:: Problem description ::
All of the entries below are to be copied word for word.

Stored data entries
┌────────

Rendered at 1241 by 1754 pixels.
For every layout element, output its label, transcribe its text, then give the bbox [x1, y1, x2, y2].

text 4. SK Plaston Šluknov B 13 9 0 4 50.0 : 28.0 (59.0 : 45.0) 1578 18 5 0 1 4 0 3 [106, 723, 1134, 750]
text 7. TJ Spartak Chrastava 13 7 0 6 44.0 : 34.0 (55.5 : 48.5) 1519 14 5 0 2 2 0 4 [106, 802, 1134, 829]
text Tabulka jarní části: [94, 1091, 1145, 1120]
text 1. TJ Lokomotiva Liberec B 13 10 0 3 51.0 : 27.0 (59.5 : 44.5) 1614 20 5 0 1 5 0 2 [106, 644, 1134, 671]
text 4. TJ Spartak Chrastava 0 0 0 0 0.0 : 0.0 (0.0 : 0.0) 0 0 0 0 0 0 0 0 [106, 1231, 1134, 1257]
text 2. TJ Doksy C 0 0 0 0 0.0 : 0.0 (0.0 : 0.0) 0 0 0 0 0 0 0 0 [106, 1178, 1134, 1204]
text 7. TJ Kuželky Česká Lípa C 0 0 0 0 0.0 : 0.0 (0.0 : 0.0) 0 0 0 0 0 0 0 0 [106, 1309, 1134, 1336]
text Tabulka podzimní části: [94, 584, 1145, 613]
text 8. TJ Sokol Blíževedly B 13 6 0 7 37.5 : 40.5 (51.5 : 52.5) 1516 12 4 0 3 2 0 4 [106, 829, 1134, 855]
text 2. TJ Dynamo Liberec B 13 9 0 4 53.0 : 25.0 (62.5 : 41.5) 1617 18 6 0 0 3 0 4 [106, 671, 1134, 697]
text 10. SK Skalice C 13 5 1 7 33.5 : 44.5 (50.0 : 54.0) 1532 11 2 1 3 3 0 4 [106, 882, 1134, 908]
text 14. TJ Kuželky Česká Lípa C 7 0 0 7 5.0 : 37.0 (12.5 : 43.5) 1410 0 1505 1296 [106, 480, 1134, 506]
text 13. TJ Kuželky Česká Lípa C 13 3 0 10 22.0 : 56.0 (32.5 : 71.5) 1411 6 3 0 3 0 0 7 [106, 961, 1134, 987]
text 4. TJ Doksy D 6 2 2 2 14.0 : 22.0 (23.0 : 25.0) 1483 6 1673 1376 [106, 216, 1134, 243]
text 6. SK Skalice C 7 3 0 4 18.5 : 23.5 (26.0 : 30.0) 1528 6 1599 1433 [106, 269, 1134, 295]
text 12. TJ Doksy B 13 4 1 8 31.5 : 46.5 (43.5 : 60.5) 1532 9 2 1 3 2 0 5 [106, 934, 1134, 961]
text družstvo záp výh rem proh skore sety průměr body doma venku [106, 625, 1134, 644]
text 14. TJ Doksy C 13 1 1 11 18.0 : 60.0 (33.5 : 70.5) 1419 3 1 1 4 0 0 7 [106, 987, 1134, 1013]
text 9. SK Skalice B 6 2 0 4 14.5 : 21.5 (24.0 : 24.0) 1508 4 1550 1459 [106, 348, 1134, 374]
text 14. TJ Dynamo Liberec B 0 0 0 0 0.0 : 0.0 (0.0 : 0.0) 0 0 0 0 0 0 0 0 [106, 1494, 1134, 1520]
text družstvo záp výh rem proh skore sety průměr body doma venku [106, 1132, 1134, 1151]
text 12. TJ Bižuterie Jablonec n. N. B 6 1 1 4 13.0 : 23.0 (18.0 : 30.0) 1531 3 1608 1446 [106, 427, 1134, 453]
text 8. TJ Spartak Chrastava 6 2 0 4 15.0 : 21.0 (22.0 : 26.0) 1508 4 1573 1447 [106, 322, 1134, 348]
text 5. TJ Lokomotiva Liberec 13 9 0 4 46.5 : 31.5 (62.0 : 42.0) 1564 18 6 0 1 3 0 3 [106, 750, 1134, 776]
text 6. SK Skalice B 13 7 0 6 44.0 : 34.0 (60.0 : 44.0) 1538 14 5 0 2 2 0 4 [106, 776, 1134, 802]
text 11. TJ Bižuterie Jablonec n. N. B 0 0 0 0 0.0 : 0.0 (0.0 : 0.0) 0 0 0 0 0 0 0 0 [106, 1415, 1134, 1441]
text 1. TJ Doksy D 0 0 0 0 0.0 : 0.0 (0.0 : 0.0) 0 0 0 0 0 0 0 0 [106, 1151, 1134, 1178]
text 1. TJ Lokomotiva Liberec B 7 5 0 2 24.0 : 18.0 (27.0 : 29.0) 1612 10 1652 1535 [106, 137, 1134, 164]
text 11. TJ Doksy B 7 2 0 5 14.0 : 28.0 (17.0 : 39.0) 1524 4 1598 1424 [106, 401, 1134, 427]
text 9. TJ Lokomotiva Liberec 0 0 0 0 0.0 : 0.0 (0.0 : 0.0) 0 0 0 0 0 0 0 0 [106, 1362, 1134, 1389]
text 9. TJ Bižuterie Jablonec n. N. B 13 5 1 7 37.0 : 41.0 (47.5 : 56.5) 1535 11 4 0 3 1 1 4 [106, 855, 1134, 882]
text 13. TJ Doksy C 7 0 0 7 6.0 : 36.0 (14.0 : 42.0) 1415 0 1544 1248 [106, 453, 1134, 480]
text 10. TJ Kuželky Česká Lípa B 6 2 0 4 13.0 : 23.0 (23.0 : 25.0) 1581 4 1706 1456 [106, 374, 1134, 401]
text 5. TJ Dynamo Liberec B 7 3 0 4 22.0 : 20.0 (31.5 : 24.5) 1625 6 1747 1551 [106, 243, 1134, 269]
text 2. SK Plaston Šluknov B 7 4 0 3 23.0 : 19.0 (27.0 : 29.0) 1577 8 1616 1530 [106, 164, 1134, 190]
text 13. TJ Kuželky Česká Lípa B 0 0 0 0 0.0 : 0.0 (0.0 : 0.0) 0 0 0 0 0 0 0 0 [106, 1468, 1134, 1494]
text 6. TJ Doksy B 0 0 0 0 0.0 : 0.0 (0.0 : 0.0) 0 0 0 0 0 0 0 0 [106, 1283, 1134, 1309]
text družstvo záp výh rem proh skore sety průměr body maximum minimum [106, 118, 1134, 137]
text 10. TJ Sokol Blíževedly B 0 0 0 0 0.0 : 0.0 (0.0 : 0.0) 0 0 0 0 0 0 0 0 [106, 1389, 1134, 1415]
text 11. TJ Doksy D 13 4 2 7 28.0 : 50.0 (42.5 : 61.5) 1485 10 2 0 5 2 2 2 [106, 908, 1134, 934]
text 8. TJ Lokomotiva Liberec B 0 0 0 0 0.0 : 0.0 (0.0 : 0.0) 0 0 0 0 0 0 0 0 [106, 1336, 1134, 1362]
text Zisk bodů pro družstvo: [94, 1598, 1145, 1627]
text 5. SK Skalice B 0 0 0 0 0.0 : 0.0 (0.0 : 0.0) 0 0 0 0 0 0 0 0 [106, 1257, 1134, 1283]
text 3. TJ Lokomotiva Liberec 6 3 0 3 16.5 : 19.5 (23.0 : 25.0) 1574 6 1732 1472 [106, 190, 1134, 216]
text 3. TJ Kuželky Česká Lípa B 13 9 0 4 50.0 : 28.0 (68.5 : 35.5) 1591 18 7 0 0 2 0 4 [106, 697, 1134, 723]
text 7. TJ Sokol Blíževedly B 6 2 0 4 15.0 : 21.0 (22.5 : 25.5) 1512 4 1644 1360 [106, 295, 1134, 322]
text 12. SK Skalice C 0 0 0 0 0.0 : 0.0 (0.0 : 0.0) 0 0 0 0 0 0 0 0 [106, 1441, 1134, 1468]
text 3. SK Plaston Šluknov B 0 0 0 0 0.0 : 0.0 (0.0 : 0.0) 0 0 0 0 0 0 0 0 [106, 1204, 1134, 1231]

└────────

:: Written response ::
Rendered at 1241 by 1754 pixels.
For every layout element, output its label, transcribe its text, then give the bbox [x1, y1, x2, y2].

text 4. SK Plaston Šluknov B 13 9 0 4 50.0 : 28.0 (59.0 : 45.0) 1578 18 5 0 1 4 0 3 [106, 723, 1134, 750]
text 7. TJ Spartak Chrastava 13 7 0 6 44.0 : 34.0 (55.5 : 48.5) 1519 14 5 0 2 2 0 4 [106, 802, 1134, 829]
text Tabulka jarní části: [94, 1091, 1145, 1120]
text 1. TJ Lokomotiva Liberec B 13 10 0 3 51.0 : 27.0 (59.5 : 44.5) 1614 20 5 0 1 5 0 2 [106, 644, 1134, 671]
text 4. TJ Spartak Chrastava 0 0 0 0 0.0 : 0.0 (0.0 : 0.0) 0 0 0 0 0 0 0 0 [106, 1231, 1134, 1257]
text 2. TJ Doksy C 0 0 0 0 0.0 : 0.0 (0.0 : 0.0) 0 0 0 0 0 0 0 0 [106, 1178, 1134, 1204]
text 7. TJ Kuželky Česká Lípa C 0 0 0 0 0.0 : 0.0 (0.0 : 0.0) 0 0 0 0 0 0 0 0 [106, 1309, 1134, 1336]
text Tabulka podzimní části: [94, 584, 1145, 613]
text 8. TJ Sokol Blíževedly B 13 6 0 7 37.5 : 40.5 (51.5 : 52.5) 1516 12 4 0 3 2 0 4 [106, 829, 1134, 855]
text 2. TJ Dynamo Liberec B 13 9 0 4 53.0 : 25.0 (62.5 : 41.5) 1617 18 6 0 0 3 0 4 [106, 671, 1134, 697]
text 10. SK Skalice C 13 5 1 7 33.5 : 44.5 (50.0 : 54.0) 1532 11 2 1 3 3 0 4 [106, 882, 1134, 908]
text 14. TJ Kuželky Česká Lípa C 7 0 0 7 5.0 : 37.0 (12.5 : 43.5) 1410 0 1505 1296 [106, 480, 1134, 506]
text 13. TJ Kuželky Česká Lípa C 13 3 0 10 22.0 : 56.0 (32.5 : 71.5) 1411 6 3 0 3 0 0 7 [106, 961, 1134, 987]
text 4. TJ Doksy D 6 2 2 2 14.0 : 22.0 (23.0 : 25.0) 1483 6 1673 1376 [106, 216, 1134, 243]
text 6. SK Skalice C 7 3 0 4 18.5 : 23.5 (26.0 : 30.0) 1528 6 1599 1433 [106, 269, 1134, 295]
text 12. TJ Doksy B 13 4 1 8 31.5 : 46.5 (43.5 : 60.5) 1532 9 2 1 3 2 0 5 [106, 934, 1134, 961]
text družstvo záp výh rem proh skore sety průměr body doma venku [106, 625, 1134, 644]
text 14. TJ Doksy C 13 1 1 11 18.0 : 60.0 (33.5 : 70.5) 1419 3 1 1 4 0 0 7 [106, 987, 1134, 1013]
text 9. SK Skalice B 6 2 0 4 14.5 : 21.5 (24.0 : 24.0) 1508 4 1550 1459 [106, 348, 1134, 374]
text 14. TJ Dynamo Liberec B 0 0 0 0 0.0 : 0.0 (0.0 : 0.0) 0 0 0 0 0 0 0 0 [106, 1494, 1134, 1520]
text družstvo záp výh rem proh skore sety průměr body doma venku [106, 1132, 1134, 1151]
text 12. TJ Bižuterie Jablonec n. N. B 6 1 1 4 13.0 : 23.0 (18.0 : 30.0) 1531 3 1608 1446 [106, 427, 1134, 453]
text 8. TJ Spartak Chrastava 6 2 0 4 15.0 : 21.0 (22.0 : 26.0) 1508 4 1573 1447 [106, 322, 1134, 348]
text 5. TJ Lokomotiva Liberec 13 9 0 4 46.5 : 31.5 (62.0 : 42.0) 1564 18 6 0 1 3 0 3 [106, 750, 1134, 776]
text 6. SK Skalice B 13 7 0 6 44.0 : 34.0 (60.0 : 44.0) 1538 14 5 0 2 2 0 4 [106, 776, 1134, 802]
text 11. TJ Bižuterie Jablonec n. N. B 0 0 0 0 0.0 : 0.0 (0.0 : 0.0) 0 0 0 0 0 0 0 0 [106, 1415, 1134, 1441]
text 1. TJ Doksy D 0 0 0 0 0.0 : 0.0 (0.0 : 0.0) 0 0 0 0 0 0 0 0 [106, 1151, 1134, 1178]
text 1. TJ Lokomotiva Liberec B 7 5 0 2 24.0 : 18.0 (27.0 : 29.0) 1612 10 1652 1535 [106, 137, 1134, 164]
text 11. TJ Doksy B 7 2 0 5 14.0 : 28.0 (17.0 : 39.0) 1524 4 1598 1424 [106, 401, 1134, 427]
text 9. TJ Lokomotiva Liberec 0 0 0 0 0.0 : 0.0 (0.0 : 0.0) 0 0 0 0 0 0 0 0 [106, 1362, 1134, 1389]
text 9. TJ Bižuterie Jablonec n. N. B 13 5 1 7 37.0 : 41.0 (47.5 : 56.5) 1535 11 4 0 3 1 1 4 [106, 855, 1134, 882]
text 13. TJ Doksy C 7 0 0 7 6.0 : 36.0 (14.0 : 42.0) 1415 0 1544 1248 [106, 453, 1134, 480]
text 10. TJ Kuželky Česká Lípa B 6 2 0 4 13.0 : 23.0 (23.0 : 25.0) 1581 4 1706 1456 [106, 374, 1134, 401]
text 5. TJ Dynamo Liberec B 7 3 0 4 22.0 : 20.0 (31.5 : 24.5) 1625 6 1747 1551 [106, 243, 1134, 269]
text 2. SK Plaston Šluknov B 7 4 0 3 23.0 : 19.0 (27.0 : 29.0) 1577 8 1616 1530 [106, 164, 1134, 190]
text 13. TJ Kuželky Česká Lípa B 0 0 0 0 0.0 : 0.0 (0.0 : 0.0) 0 0 0 0 0 0 0 0 [106, 1468, 1134, 1494]
text 6. TJ Doksy B 0 0 0 0 0.0 : 0.0 (0.0 : 0.0) 0 0 0 0 0 0 0 0 [106, 1283, 1134, 1309]
text družstvo záp výh rem proh skore sety průměr body maximum minimum [106, 118, 1134, 137]
text 10. TJ Sokol Blíževedly B 0 0 0 0 0.0 : 0.0 (0.0 : 0.0) 0 0 0 0 0 0 0 0 [106, 1389, 1134, 1415]
text 11. TJ Doksy D 13 4 2 7 28.0 : 50.0 (42.5 : 61.5) 1485 10 2 0 5 2 2 2 [106, 908, 1134, 934]
text 8. TJ Lokomotiva Liberec B 0 0 0 0 0.0 : 0.0 (0.0 : 0.0) 0 0 0 0 0 0 0 0 [106, 1336, 1134, 1362]
text Zisk bodů pro družstvo: [94, 1598, 1145, 1627]
text 5. SK Skalice B 0 0 0 0 0.0 : 0.0 (0.0 : 0.0) 0 0 0 0 0 0 0 0 [106, 1257, 1134, 1283]
text 3. TJ Lokomotiva Liberec 6 3 0 3 16.5 : 19.5 (23.0 : 25.0) 1574 6 1732 1472 [106, 190, 1134, 216]
text 3. TJ Kuželky Česká Lípa B 13 9 0 4 50.0 : 28.0 (68.5 : 35.5) 1591 18 7 0 0 2 0 4 [106, 697, 1134, 723]
text 7. TJ Sokol Blíževedly B 6 2 0 4 15.0 : 21.0 (22.5 : 25.5) 1512 4 1644 1360 [106, 295, 1134, 322]
text 12. SK Skalice C 0 0 0 0 0.0 : 0.0 (0.0 : 0.0) 0 0 0 0 0 0 0 0 [106, 1441, 1134, 1468]
text 3. SK Plaston Šluknov B 0 0 0 0 0.0 : 0.0 (0.0 : 0.0) 0 0 0 0 0 0 0 0 [106, 1204, 1134, 1231]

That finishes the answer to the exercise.